Morton D, Seymour M, Magill L et al (2023) Preoperative Chemotherapy for Operable Colon Cancer: Mature Results of an International Randomized Controlled Trial. J Clin Oncol 41:1541–1552.
Hintergrund
Die neoadjuvante Therapie ist bei verschiedenen gastrointestinalen Tumoren eine effektive Möglichkeit zur Steigerung der Tumorkontrolle und des Downstagings. Beim Kolonkarzinom ist sie jedoch bisher kein Standard.
Patienten und Methodik
In der randomisierten FOxTROT-Studie wurden 1053 Patienten aus 85 Zentren im 2:1-Design zwischen neoadjuvanter Chemotherapie (NAC+OP, Gruppe A) und primärer Op. mit adjuvanter Chemotherapie (AC, Gruppe B) aufgeteilt. Eingeschlossen wurden Patienten mit T3/T4-Tumoren (davon 75 % mit N +) und extramuraler Gefäßinvasion (EMVI+), die als fit für Chemotherapie und Op. galten. In beiden Gruppen kam FOLFOX oder alternativ CapOx zur Anwendung; Gruppe A erhielt 3 Zyklen NAC sowie 9 (nach späterem Amendment auch nur noch 3) Zyklen AC; in Gruppe B waren 12 (später 6) Zyklen AC vorgesehen.
Dabei erhielten Patienten mit RAS-wild-type-Tumoren 1:1-randomisiert Panitumumab zusätzlich zur Chemotherapie oder nicht. Dies wurde in einem späteren Amendment auf die NAC-Gruppe A beschränkt. Die Indikation zur AC wurde mit Randomisierung unabhängig vom histologischen Ergebnis bei Resektion gestellt. Der primäre Endpunkt war die Rezidivrate (lokal/„distant“) nach 2 Jahren, die gesamte Beobachtungszeit betrug 5 Jahre.
Ergebnisse
Patienten in der mit NAC behandelten Gruppe A hatten signifikant weniger Rezidive oder residuale Krankheitsaktivität nach 2 Jahren (16,9 %) als in der Kontrollgruppe B (21,5 %, HR 0,72, p = 0,037).
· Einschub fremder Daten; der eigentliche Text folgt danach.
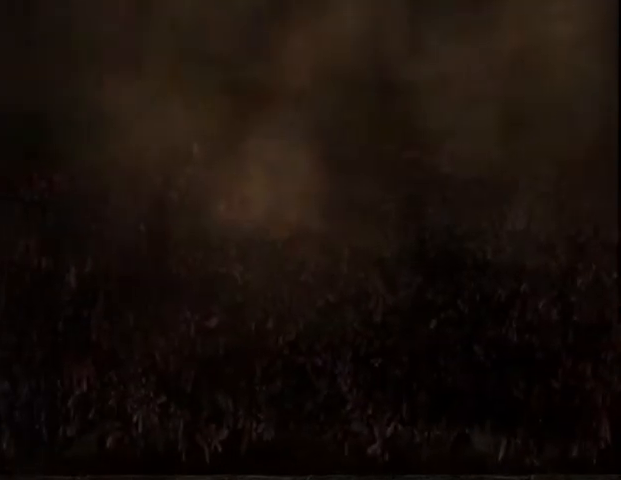
Gameplay with keyboard and mouse; each line is a JSON object with the keys and mouse buttons held at the frame after it. "events" lists presses ("down") and releases ("up") of "a", "alt", "b", "c", "caps_lock", "ctrl_l", "ctrl_r", "d", "delete", "down", "e", "end", "escape", "f", "g", "h", "left", "num0", "page_down", "q", "r", "right", "s", "shift", "space", "t", "tab", "up", "v", "w", "x", "y", "z", "mouse_left", "mouse_wheel" and "mouse_right" between this image and that frame as [ms after this image, input, new state], when the widget could be followed in between. "mouse_left", "mouse_wheel", "mouse_right" = the "left", "wheel", "right" buttons of the "mouse" list. No other keys are recorded. "wheel" means that the mouse wheel is clicked or scrolled. Mouse movement is not recorded.
{"keys": ["ctrl_l", "w"], "mouse": [], "events": []}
Die krankheitsspezifische Mortalität und Gesamtmortalität wurden ebenfalls mit vergleichbarer Hazard Ratio gesenkt (HR 0,74 bzw. 0,76; der absolute Unterschied betrug nach 5 Jahren 6 bzw. 4 Prozentpunkte); diese Werte erreichten aber keine Signifikanz. Die Todesrate war in der Kontrollgruppe nach 5 Jahren leicht erhöht, wenn auch nicht signifikant. In der NAC-Gruppe A kam es erwartungsgemäß zu einem signifikanten Downstaging, aber auch zu einer signifikant größeren Rate an R0-Resektionen (94 % vs. 89 %). Es zeigten sich weniger perioperative Komplikationen in der NAC-Gruppe A als in der AC-Gruppe B. Die Hinzunahme von Panitumumab verbesserte die Ergebnisse in der NAC-Gruppe nicht. Interessanterweise wurde bei Patienten mit Mikrosatelliten-instabilen Tumoren (MSI) in dieser Studie eine geringere Remissionsrate nach NAC beobachtet als bei Mikrosatelliten-stabilen (MSS) Tumoren (7 % vs. 23 %, p < 0,01); das 2‑Jahres-Rezidivrisiko wurde bei dMMR-Patienten durch die NAC im Vergleich zur Kontrolle nicht signifikant gesenkt (HR 0,86, p = 0,68) im Gegensatz zu Patienten mit pMMR-Tumoren (HR 0,69, p = 0,043).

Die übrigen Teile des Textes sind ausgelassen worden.